Exercise instructions.
Pull out every line below that contains the string "value". Case counts.
Start of Supplied material
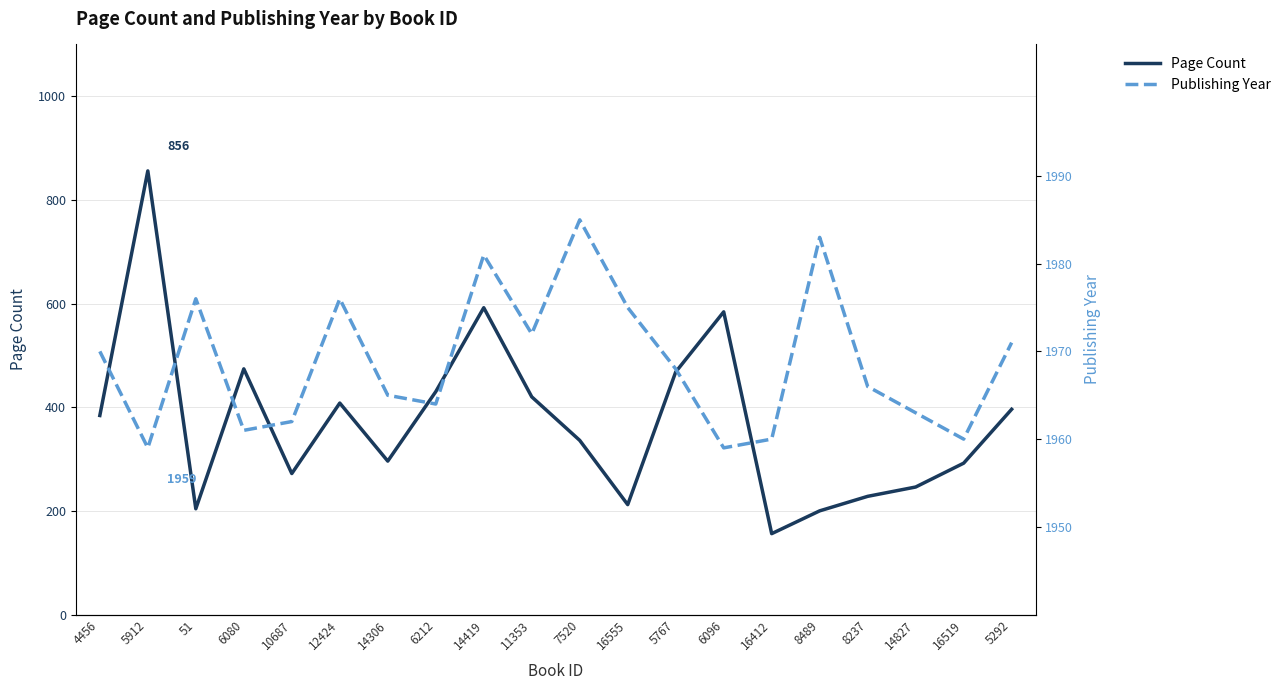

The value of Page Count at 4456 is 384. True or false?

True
End of Supplied material
Start of Supplied material
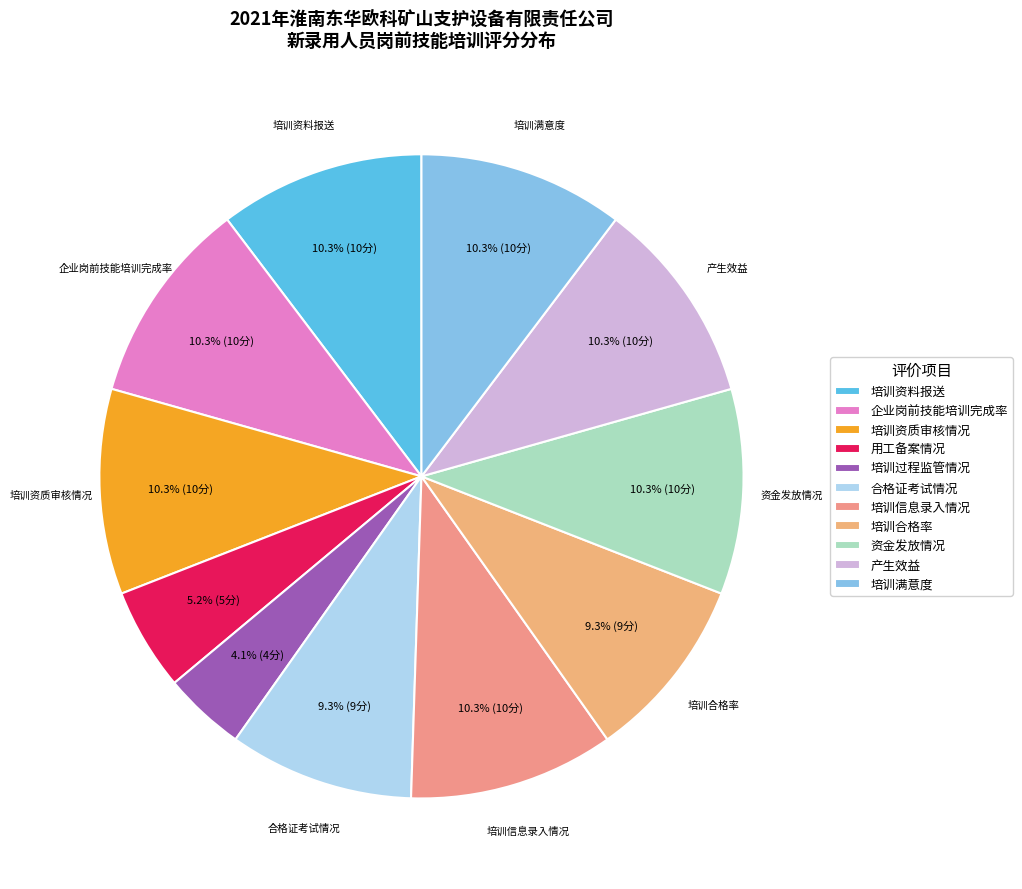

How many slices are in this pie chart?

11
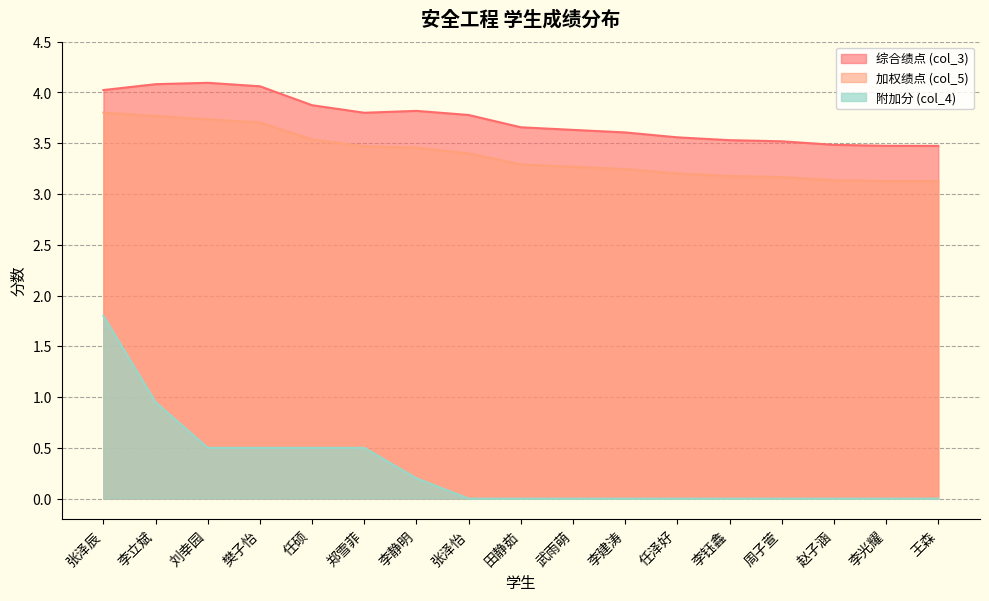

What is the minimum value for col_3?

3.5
End of Supplied material
Start of Supplied material
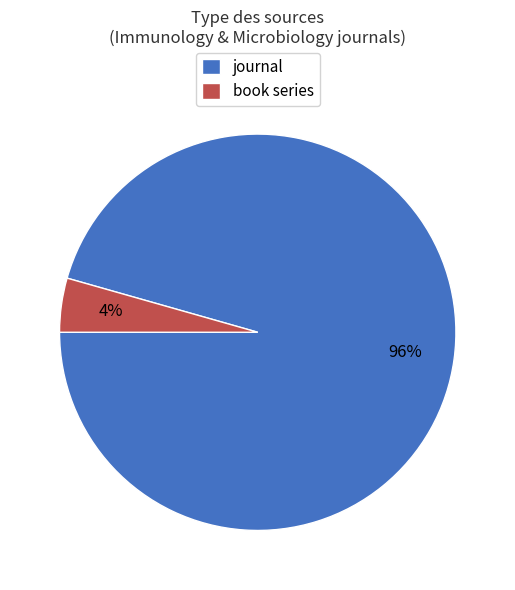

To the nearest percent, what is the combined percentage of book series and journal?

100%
End of Supplied material
Task response.
The value of Page Count at 4456 is 384. True or false?
What is the minimum value for col_3?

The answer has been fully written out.